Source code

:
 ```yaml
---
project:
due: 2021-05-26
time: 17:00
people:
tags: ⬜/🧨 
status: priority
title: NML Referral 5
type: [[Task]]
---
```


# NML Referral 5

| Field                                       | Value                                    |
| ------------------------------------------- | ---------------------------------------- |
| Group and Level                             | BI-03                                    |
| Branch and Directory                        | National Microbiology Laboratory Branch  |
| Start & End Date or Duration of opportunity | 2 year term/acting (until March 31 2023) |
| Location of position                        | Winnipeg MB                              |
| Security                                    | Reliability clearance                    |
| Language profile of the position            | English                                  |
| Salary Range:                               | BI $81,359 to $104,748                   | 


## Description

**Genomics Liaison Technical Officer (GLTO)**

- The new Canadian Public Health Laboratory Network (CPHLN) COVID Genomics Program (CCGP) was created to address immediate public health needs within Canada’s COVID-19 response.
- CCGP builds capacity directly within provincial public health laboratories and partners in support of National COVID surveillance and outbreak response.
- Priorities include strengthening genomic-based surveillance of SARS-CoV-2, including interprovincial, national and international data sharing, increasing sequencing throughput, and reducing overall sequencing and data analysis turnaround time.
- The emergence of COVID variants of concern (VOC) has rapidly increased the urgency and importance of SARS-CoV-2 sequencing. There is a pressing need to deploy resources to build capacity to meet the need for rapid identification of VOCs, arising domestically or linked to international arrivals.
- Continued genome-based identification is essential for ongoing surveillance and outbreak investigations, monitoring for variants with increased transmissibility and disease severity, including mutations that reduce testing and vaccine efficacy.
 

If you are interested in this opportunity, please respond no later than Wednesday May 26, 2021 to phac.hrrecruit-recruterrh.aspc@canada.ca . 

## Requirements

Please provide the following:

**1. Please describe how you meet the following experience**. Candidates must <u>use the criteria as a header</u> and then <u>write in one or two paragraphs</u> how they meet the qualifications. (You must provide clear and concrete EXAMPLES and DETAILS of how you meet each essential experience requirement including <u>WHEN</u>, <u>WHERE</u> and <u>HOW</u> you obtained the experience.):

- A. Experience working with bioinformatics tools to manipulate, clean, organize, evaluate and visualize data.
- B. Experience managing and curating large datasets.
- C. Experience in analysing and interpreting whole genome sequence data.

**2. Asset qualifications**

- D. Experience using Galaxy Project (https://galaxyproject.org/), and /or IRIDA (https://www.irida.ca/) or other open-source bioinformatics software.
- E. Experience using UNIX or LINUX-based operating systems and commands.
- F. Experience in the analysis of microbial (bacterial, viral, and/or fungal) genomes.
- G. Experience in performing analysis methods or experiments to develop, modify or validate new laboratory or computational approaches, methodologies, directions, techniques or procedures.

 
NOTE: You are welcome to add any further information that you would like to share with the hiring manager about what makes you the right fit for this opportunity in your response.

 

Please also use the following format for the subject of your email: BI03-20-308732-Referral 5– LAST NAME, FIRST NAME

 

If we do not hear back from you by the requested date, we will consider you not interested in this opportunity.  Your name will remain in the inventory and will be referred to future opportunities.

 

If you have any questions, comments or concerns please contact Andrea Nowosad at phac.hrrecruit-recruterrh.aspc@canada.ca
============
## Your task
Only the lines containing the string "recruterrh" are needed; pull them out of the records.

## Answer space
If you are interested in this opportunity, please respond no later than Wednesday May 26, 2021 to phac.hrrecruit-recruterrh.aspc@canada.ca . 
If you have any questions, comments or concerns please contact Andrea Nowosad at phac.hrrecruit-recruterrh.aspc@canada.ca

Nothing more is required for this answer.